Start of Given data

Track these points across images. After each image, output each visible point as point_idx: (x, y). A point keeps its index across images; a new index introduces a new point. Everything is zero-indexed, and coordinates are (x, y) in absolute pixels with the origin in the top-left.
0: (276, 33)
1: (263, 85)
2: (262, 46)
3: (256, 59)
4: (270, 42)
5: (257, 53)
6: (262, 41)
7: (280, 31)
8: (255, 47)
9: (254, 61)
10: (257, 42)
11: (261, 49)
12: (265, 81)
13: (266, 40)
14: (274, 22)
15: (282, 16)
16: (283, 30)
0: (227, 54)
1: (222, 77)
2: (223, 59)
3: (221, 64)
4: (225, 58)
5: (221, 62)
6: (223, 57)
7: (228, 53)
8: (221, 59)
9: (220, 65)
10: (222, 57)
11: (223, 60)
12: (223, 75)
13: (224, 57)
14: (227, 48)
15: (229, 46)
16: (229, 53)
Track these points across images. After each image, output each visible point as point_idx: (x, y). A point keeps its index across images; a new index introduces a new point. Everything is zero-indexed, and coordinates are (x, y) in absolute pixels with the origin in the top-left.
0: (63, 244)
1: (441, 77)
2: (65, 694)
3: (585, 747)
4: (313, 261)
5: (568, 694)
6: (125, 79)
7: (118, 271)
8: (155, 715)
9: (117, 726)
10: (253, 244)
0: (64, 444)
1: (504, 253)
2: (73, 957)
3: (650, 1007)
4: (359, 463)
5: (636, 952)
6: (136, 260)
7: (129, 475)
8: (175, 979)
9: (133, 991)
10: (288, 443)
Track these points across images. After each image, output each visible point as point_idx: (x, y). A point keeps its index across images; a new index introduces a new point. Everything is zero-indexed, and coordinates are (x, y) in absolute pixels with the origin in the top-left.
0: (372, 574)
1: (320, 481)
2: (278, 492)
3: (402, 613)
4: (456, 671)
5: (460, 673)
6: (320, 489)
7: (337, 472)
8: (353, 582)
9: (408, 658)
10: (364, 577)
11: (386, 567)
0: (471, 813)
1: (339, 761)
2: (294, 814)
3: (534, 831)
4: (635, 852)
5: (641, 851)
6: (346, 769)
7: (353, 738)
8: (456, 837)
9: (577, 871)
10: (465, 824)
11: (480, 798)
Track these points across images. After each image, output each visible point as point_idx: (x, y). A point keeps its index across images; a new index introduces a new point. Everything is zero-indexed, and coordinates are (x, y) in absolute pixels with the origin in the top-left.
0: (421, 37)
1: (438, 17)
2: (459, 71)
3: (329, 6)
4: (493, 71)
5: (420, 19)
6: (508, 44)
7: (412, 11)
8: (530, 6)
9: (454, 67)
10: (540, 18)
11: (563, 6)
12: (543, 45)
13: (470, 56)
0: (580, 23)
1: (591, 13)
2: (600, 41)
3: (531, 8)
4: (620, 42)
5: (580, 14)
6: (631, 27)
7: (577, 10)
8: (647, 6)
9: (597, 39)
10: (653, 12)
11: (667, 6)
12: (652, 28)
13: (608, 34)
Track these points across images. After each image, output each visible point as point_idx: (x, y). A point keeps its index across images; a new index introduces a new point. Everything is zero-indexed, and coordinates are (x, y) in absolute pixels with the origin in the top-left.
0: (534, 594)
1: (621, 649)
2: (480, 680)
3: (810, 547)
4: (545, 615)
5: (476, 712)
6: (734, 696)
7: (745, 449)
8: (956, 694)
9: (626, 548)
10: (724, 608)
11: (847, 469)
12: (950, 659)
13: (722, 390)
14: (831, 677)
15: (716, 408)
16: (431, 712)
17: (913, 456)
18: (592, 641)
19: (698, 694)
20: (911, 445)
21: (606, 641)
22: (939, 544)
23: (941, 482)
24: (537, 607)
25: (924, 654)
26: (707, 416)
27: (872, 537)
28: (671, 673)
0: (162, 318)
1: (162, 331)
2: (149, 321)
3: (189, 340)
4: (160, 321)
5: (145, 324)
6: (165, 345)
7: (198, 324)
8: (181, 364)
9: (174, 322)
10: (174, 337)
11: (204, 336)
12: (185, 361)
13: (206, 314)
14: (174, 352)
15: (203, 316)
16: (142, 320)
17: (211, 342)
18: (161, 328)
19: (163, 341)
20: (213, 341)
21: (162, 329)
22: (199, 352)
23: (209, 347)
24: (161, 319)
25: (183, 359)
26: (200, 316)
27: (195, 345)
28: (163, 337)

End of Given data

Take the records above and return them exactly as written.

Track these points across images. After each image, output each visible point as point_idx: (x, y). A point keeps its index across images; a new index introduces a new point. Everything is zero-indexed, and coordinates are (x, y) in absolute pixels with the origin in the top-left.
0: (276, 33)
1: (263, 85)
2: (262, 46)
3: (256, 59)
4: (270, 42)
5: (257, 53)
6: (262, 41)
7: (280, 31)
8: (255, 47)
9: (254, 61)
10: (257, 42)
11: (261, 49)
12: (265, 81)
13: (266, 40)
14: (274, 22)
15: (282, 16)
16: (283, 30)
0: (227, 54)
1: (222, 77)
2: (223, 59)
3: (221, 64)
4: (225, 58)
5: (221, 62)
6: (223, 57)
7: (228, 53)
8: (221, 59)
9: (220, 65)
10: (222, 57)
11: (223, 60)
12: (223, 75)
13: (224, 57)
14: (227, 48)
15: (229, 46)
16: (229, 53)
Track these points across images. After each image, output each visible point as point_idx: (x, y). A point keeps its index across images; a new index introduces a new point. Everything is zero-indexed, and coordinates are (x, y) in absolute pixels with the origin in the top-left.
0: (63, 244)
1: (441, 77)
2: (65, 694)
3: (585, 747)
4: (313, 261)
5: (568, 694)
6: (125, 79)
7: (118, 271)
8: (155, 715)
9: (117, 726)
10: (253, 244)
0: (64, 444)
1: (504, 253)
2: (73, 957)
3: (650, 1007)
4: (359, 463)
5: (636, 952)
6: (136, 260)
7: (129, 475)
8: (175, 979)
9: (133, 991)
10: (288, 443)
Track these points across images. After each image, output each visible point as point_idx: (x, y). A point keeps its index across images; a new index introduces a new point. Everything is zero-indexed, and coordinates are (x, y) in absolute pixels with the origin in the top-left.
0: (372, 574)
1: (320, 481)
2: (278, 492)
3: (402, 613)
4: (456, 671)
5: (460, 673)
6: (320, 489)
7: (337, 472)
8: (353, 582)
9: (408, 658)
10: (364, 577)
11: (386, 567)
0: (471, 813)
1: (339, 761)
2: (294, 814)
3: (534, 831)
4: (635, 852)
5: (641, 851)
6: (346, 769)
7: (353, 738)
8: (456, 837)
9: (577, 871)
10: (465, 824)
11: (480, 798)
Track these points across images. After each image, output each visible point as point_idx: (x, y). A point keeps its index across images; a new index introduces a new point. Everything is zero-indexed, and coordinates are (x, y) in absolute pixels with the origin in the top-left.
0: (421, 37)
1: (438, 17)
2: (459, 71)
3: (329, 6)
4: (493, 71)
5: (420, 19)
6: (508, 44)
7: (412, 11)
8: (530, 6)
9: (454, 67)
10: (540, 18)
11: (563, 6)
12: (543, 45)
13: (470, 56)
0: (580, 23)
1: (591, 13)
2: (600, 41)
3: (531, 8)
4: (620, 42)
5: (580, 14)
6: (631, 27)
7: (577, 10)
8: (647, 6)
9: (597, 39)
10: (653, 12)
11: (667, 6)
12: (652, 28)
13: (608, 34)
Track these points across images. After each image, output each visible point as point_idx: (x, y). A point keeps its index across images; a new index introduces a new point. Everything is zero-indexed, and coordinates are (x, y) in absolute pixels with the origin in the top-left.
0: (534, 594)
1: (621, 649)
2: (480, 680)
3: (810, 547)
4: (545, 615)
5: (476, 712)
6: (734, 696)
7: (745, 449)
8: (956, 694)
9: (626, 548)
10: (724, 608)
11: (847, 469)
12: (950, 659)
13: (722, 390)
14: (831, 677)
15: (716, 408)
16: (431, 712)
17: (913, 456)
18: (592, 641)
19: (698, 694)
20: (911, 445)
21: (606, 641)
22: (939, 544)
23: (941, 482)
24: (537, 607)
25: (924, 654)
26: (707, 416)
27: (872, 537)
28: (671, 673)
0: (162, 318)
1: (162, 331)
2: (149, 321)
3: (189, 340)
4: (160, 321)
5: (145, 324)
6: (165, 345)
7: (198, 324)
8: (181, 364)
9: (174, 322)
10: (174, 337)
11: (204, 336)
12: (185, 361)
13: (206, 314)
14: (174, 352)
15: (203, 316)
16: (142, 320)
17: (211, 342)
18: (161, 328)
19: (163, 341)
20: (213, 341)
21: (162, 329)
22: (199, 352)
23: (209, 347)
24: (161, 319)
25: (183, 359)
26: (200, 316)
27: (195, 345)
28: (163, 337)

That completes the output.